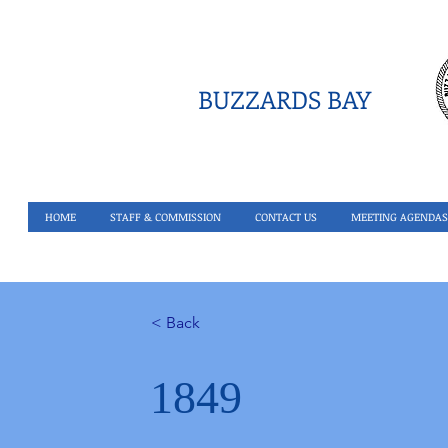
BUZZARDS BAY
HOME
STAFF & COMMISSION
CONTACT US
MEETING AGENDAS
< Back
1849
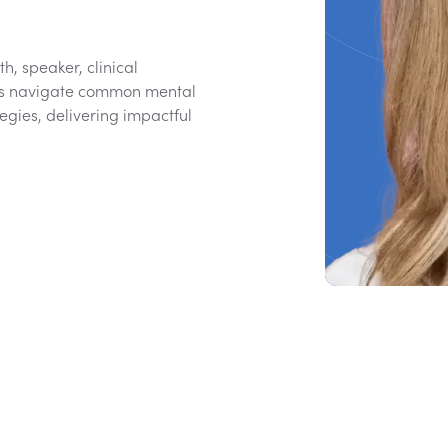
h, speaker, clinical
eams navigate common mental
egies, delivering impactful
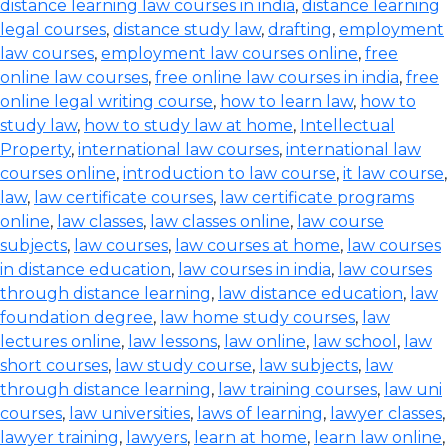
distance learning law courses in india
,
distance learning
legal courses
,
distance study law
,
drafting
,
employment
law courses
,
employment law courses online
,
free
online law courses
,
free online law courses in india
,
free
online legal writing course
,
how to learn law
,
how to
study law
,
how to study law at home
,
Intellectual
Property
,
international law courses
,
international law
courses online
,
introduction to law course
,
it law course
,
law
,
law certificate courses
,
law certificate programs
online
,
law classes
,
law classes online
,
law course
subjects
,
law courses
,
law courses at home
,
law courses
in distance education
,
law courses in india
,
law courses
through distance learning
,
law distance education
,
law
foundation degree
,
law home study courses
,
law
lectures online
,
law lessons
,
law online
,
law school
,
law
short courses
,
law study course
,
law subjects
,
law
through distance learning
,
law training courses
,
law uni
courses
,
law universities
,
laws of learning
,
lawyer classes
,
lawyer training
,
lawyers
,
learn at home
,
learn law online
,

*TRY IT*: The answer should be all lines from the entries above that hold the word "international".

*SOLUTION*:
international law courses
international law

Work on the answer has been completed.